◆ **Written task**: Copy out every line of the Recorded data below that contains the string "дома". The match is case-sensitive.

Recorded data

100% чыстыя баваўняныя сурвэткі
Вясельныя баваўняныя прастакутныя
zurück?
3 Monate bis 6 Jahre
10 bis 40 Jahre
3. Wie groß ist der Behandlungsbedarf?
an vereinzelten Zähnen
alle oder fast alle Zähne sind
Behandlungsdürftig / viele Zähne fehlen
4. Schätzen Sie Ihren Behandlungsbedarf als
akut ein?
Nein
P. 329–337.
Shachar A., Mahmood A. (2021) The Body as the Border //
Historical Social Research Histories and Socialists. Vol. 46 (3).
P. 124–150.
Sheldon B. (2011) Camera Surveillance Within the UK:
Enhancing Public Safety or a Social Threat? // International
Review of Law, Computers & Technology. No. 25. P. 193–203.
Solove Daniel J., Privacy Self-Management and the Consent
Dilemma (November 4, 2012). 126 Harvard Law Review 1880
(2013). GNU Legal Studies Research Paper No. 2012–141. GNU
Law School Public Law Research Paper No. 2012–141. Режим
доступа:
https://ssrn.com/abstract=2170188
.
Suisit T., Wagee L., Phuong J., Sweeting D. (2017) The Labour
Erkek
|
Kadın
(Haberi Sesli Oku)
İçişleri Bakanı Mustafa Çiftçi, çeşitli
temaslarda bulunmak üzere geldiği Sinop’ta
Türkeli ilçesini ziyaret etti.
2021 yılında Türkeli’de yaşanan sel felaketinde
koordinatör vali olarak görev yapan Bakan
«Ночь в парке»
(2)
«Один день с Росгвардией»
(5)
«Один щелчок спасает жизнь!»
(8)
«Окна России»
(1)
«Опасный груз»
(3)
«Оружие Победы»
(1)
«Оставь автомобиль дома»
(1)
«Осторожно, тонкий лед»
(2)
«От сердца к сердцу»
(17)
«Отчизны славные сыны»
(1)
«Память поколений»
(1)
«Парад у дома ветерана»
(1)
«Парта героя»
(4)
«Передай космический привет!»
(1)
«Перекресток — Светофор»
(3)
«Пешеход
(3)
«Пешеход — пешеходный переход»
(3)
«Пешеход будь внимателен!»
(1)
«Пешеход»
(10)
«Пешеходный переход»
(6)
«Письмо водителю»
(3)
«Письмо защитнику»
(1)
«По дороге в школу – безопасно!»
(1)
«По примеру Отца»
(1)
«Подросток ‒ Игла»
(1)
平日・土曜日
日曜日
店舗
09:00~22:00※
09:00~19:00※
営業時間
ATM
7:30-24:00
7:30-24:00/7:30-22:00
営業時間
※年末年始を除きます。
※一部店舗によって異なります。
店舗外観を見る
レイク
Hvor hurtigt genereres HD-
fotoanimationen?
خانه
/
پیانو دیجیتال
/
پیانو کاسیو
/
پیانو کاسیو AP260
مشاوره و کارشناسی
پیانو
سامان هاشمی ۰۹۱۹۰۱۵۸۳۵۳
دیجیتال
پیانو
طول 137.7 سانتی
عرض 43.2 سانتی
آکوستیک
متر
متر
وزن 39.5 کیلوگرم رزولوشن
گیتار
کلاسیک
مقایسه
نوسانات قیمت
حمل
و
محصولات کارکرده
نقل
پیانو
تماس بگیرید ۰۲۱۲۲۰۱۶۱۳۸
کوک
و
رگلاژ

◆ **Solution to the problem**:
«Оставь автомобиль дома»
«Парад у дома ветерана»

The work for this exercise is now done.